*EXERCISE DESCRIPTION*: Pick out each line in the listing below that contains the word "largest" and copy those lines.

*AVAILABLE DATA*:
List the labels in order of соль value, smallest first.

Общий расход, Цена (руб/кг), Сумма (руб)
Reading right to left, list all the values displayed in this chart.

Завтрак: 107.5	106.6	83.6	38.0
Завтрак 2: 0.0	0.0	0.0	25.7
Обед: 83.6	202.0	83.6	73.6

==

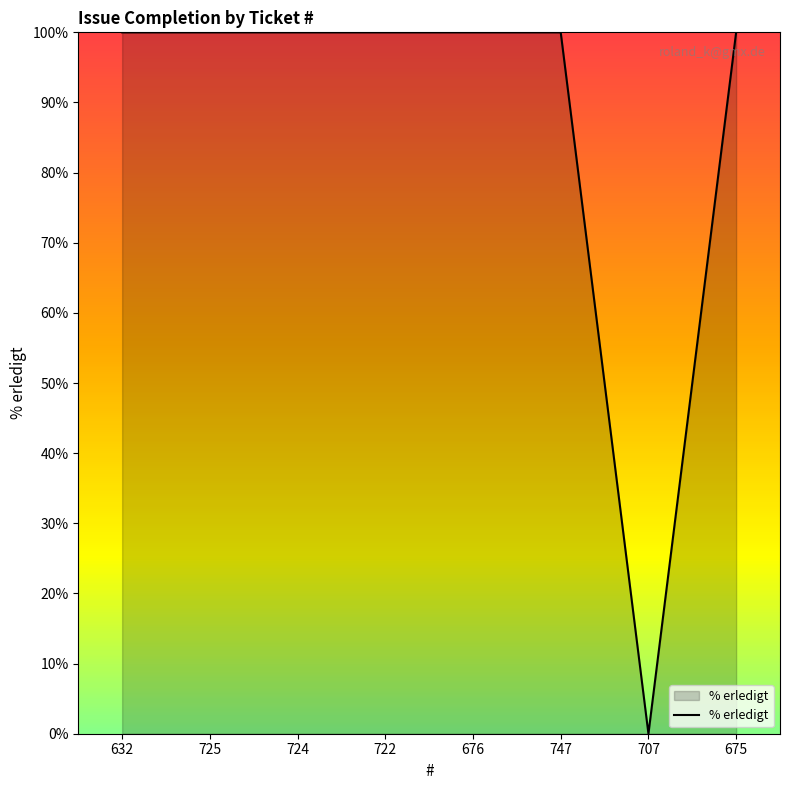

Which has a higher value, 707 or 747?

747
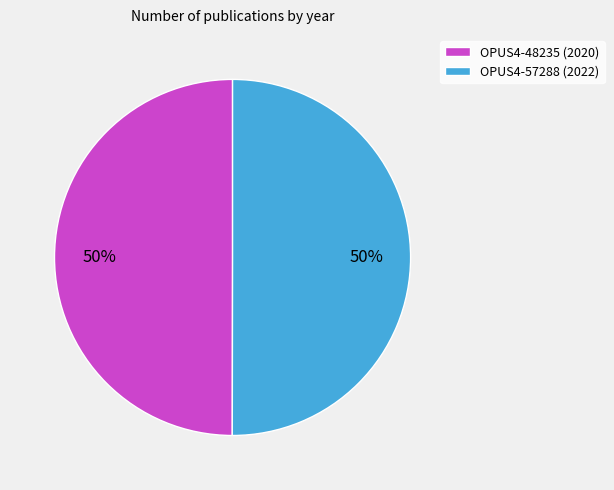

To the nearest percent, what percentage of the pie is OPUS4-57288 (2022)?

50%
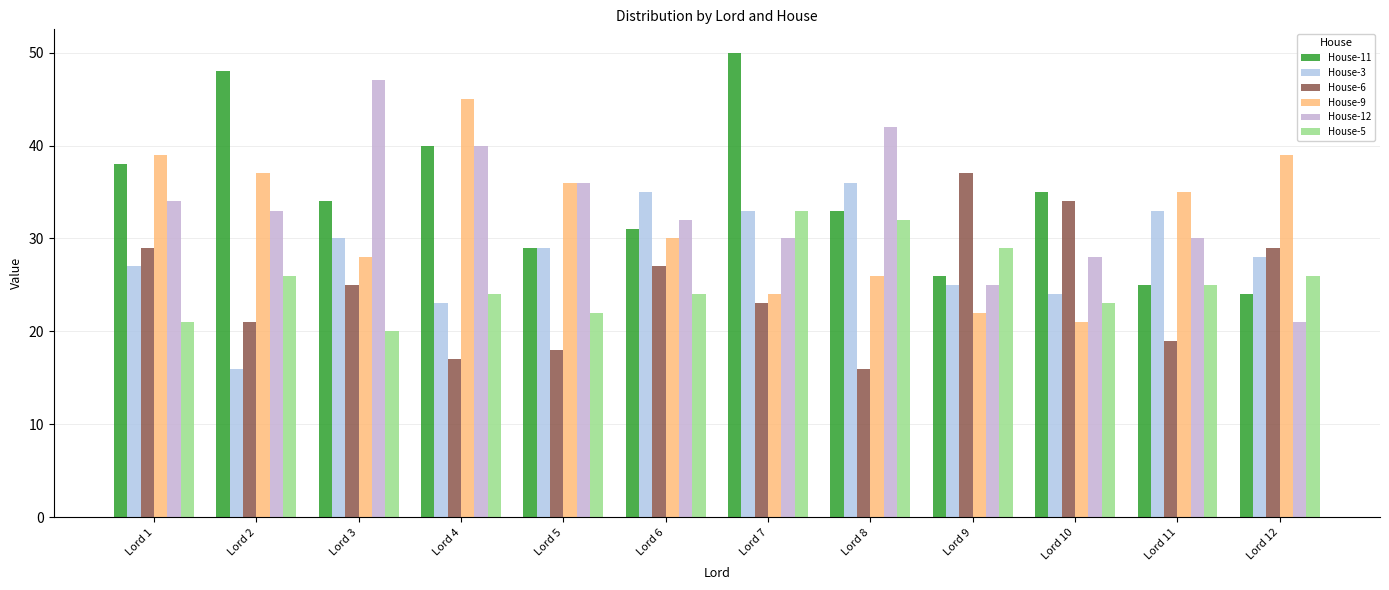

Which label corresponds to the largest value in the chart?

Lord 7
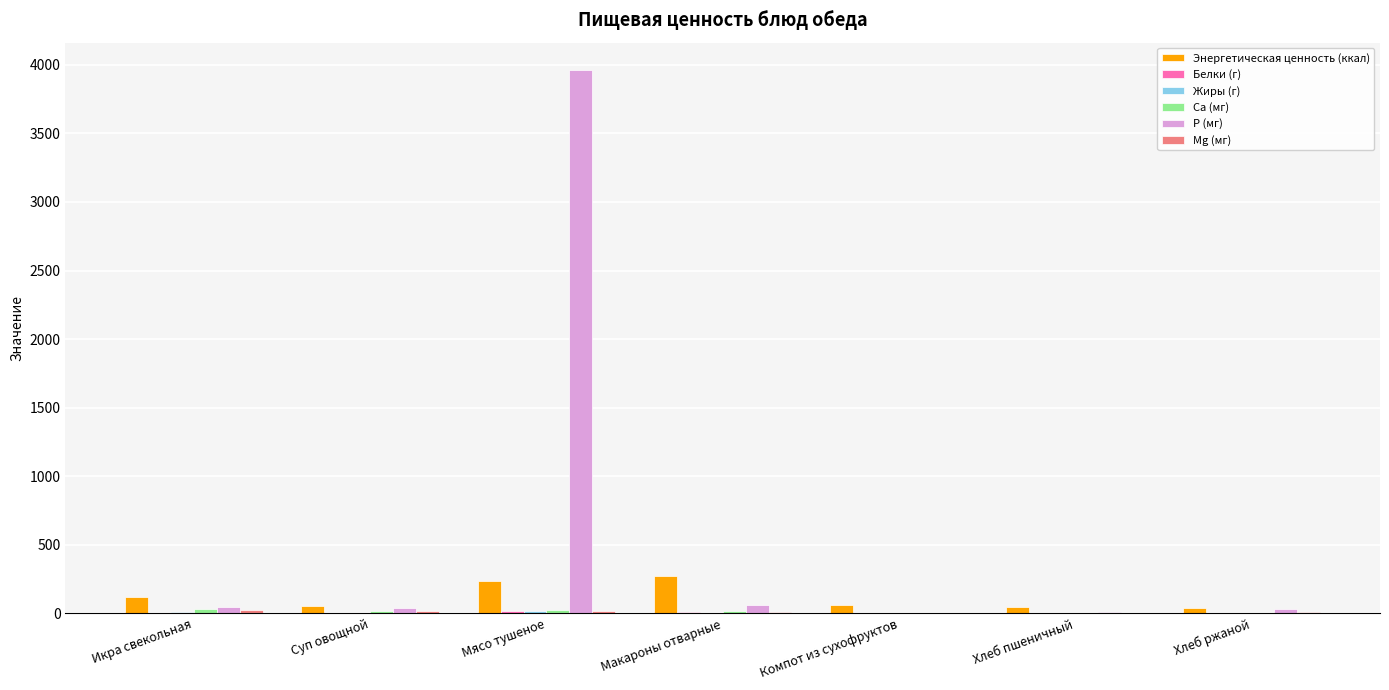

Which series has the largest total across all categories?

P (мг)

*RESULT*:
Which label corresponds to the largest value in the chart?
Which series has the largest total across all categories?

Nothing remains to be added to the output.